3 thoughts on “Vox laments NY State Rifle and Pistol”
  1. The folks on the left are desperate and terrified because they can no longer adjudicate per their feelings. And a SCOTUS that rules in accordance with the law, and not their feelings, is their worst nightmare.

    Government/control by fiat is their dream. Dictatorships (as long as the “correct” side is in the driver’s seat) are ideal to them. A court that actually respects the law, and issues decisions based on the law is the antithesis of their desires.

    Trump is screwing over their dreams by appointing justices that will actually use the law in their opinions. And, it is not just at the Supreme Court level.

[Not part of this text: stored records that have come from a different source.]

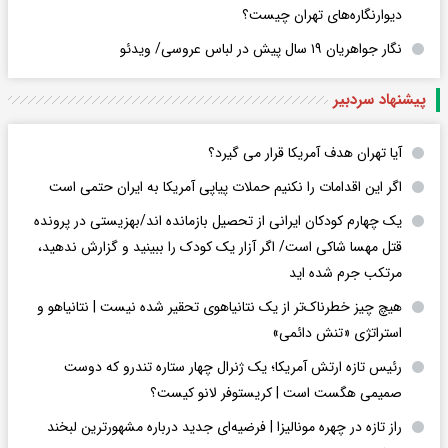
دیوارنگاره‌های تهران چیست؟
نگار جواهریان ۱۹ سال پیش در لباس عروسی/ ویدئو
پیشنهاد سردبیر
آیا تهران هدف آمریکا قرار می گیرد؟
اگر این اقدامات را نکنیم حملات پیاپی آمریکا به ایران حتمی است
یک چهارم کودکان ایرانی از تحصیل بازمانده اند/بهزیستی در پرونده
قتل مهسا شاکی است/ اگر آزار یک کودک را ببینید و گزارش ندهید،
مرتکب جرم شده اید
هیچ چیز خطرناک‌تر از یک نتانیاهوی تحقیر شده نیست | نتانیاهو و
استراتژی «تنش دائمی»
رئیس تازه ارتش آمریکا؛ یک ژنرال چهار ستاره تندرو که دوست
صمیمی هگست است | کریستوفر لانو کیست؟
راز تازه در چهره مونالیزا | فرضیه‌ای جدید درباره مشهورترین لبخند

The District and Appellate courts are getting filled with justices that know what the Constitution says. (And, that will be Trump’s real legacy.)

  2. When Trump referred to an “Obama judge” he was yelled at for daring to point out that partisan considerations factor into what judges decide.
    Yet now that the shoe appears to be on the other foot we see a reference to “the Republican majority of the Supreme Court”.

  3. Re “scrutiny” — I’ll keep saying this:
    “intermediate scrutiny” translates to “the government may infringe on your Constitutional rights if it has an excuse for doing so that isn’t completely silly”.
    “strict scrutiny” translates to “the government may infringe on your Constitutional rights if it has an excuse for doing so that’s actually pretty good”.
    Neither of them have any basis whatsoever in the Constitution. The entire notion that “shall not be infringed” means anything other than the plain English meaning of that phrase is a dishonest crock invented by politicians whose only purpose is to infringe on our rights ever time they can.